• **To-do item**: Copy the stretch from "The 58-year-old testified" through "according to the Times." in the news excerpt about Nader below, word for word.

• **Excerpt**:
******

Nader was indicted in 1985 with two counts of importing obscene material after a package delivered to his company included photos of nude boys “engaged in a variety of sexual acts,” according to court documents.
Nader pleaded not guilty, and the charges were eventually dismissed after evidence was seized from his home under a warrant that was later considered too broad, the Atlantic first reported. 
While the political operative “vigorously denies the allegations,” according to his lawyer, it remains unclear whether the Trump administration was aware of the charges given his visits to the White House, where he met with Jared Kushner and Steve Bannon.
Nader, who is a close adviser to the UAE’s de facto ruler Mohammed bin Zayed, has been cooperating with Mueller’s probe, according to the New York Times. 
The 58-year-old testified before a grand jury last week after he was stopped at Washington Dulles International Airport in January on his way to Mar-a-Lago and served search warrants and a grand jury subpoena, according to two people who spoke to the Times.
The special counsel is looking into the possibility Nader funneled money into the Trump campaign to buy political influence on behalf of the UAE, according to the Times. 
Nader was also in Seychelles on Jan. 11, 2017, when Erik Prince, an informal adviser to Trump’s team during the transition, met with Kirill Dmitriev, a former banker thought to be a representative for Russian President Vladimir Putin.
Mueller has gathered evidence that the meeting, which Prince previously described as incidental, was an effort to establish a back channel between the Kremlin and the incoming administration, the Washington Post reported.
The UAE brokered the meeting in an effort to get Moscow to distance itself from Iran in exchange for the U.S. to ease sanctions on Russia, according to the Post.

******

• **Data excerpt**:
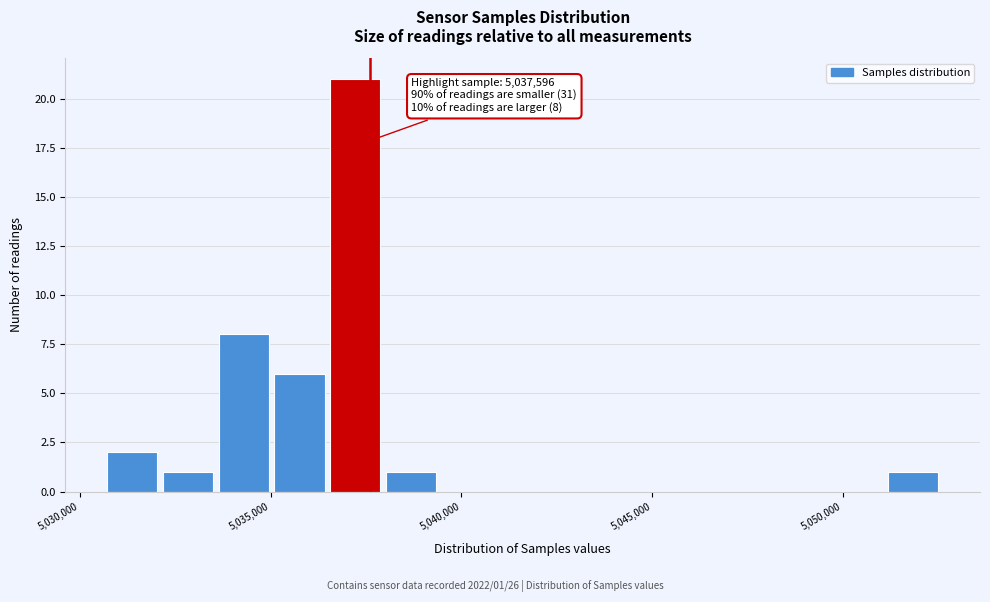

Around what value on the x-axis is the tallest bar? Give the approximate position of its centre, as read against the axis.

5037000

******

• **Answer**:
The 58-year-old testified before a grand jury last week after he was stopped at Washington Dulles International Airport in January on his way to Mar-a-Lago and served search warrants and a grand jury subpoena, according to two people who spoke to the Times.
The special counsel is looking into the possibility Nader funneled money into the Trump campaign to buy political influence on behalf of the UAE, according to the Times.